┌─ Data provided

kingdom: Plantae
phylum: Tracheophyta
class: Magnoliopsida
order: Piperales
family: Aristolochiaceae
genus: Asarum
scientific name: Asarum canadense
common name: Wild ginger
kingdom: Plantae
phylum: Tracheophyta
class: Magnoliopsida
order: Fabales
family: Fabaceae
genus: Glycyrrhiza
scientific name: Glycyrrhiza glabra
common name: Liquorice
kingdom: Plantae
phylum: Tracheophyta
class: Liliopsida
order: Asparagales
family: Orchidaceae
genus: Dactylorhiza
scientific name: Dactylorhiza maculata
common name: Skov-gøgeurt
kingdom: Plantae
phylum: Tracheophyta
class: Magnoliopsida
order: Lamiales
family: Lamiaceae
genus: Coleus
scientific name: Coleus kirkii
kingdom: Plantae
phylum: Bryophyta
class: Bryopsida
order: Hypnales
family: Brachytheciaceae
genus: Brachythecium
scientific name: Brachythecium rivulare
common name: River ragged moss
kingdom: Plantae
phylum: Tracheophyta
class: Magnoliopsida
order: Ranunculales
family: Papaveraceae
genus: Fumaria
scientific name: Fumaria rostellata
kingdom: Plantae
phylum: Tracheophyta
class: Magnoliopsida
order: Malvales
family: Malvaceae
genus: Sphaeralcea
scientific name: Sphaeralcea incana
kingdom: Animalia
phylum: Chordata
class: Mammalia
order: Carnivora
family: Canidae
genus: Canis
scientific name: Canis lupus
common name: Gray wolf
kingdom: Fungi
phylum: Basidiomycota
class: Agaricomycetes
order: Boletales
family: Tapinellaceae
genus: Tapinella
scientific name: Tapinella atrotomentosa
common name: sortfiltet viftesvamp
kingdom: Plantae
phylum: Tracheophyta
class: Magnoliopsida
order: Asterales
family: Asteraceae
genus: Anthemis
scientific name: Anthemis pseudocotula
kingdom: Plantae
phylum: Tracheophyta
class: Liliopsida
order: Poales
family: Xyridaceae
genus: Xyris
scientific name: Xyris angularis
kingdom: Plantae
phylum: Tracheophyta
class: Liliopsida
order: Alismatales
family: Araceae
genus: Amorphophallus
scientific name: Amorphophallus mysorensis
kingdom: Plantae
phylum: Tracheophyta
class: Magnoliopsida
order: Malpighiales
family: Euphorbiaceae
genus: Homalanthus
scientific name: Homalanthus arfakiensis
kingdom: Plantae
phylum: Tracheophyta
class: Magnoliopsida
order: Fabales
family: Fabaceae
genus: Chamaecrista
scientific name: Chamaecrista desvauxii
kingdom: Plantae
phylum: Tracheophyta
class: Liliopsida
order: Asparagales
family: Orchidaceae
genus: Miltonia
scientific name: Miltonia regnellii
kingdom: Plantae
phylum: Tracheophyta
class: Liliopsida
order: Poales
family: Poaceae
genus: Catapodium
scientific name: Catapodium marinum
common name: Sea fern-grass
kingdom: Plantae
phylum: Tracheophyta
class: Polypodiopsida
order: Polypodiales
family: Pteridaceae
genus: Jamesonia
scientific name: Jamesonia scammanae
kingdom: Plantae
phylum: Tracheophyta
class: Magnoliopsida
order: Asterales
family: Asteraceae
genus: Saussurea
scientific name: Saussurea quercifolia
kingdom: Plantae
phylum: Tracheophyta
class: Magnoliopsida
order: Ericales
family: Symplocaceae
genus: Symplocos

└─

Exercise brief = Please print the lines above word for word, starting with the line that contains "scientific name: Jamesonia scammanae" and stopping after the final line.

Response =
scientific name: Jamesonia scammanae
kingdom: Plantae
phylum: Tracheophyta
class: Magnoliopsida
order: Asterales
family: Asteraceae
genus: Saussurea
scientific name: Saussurea quercifolia
kingdom: Plantae
phylum: Tracheophyta
class: Magnoliopsida
order: Ericales
family: Symplocaceae
genus: Symplocos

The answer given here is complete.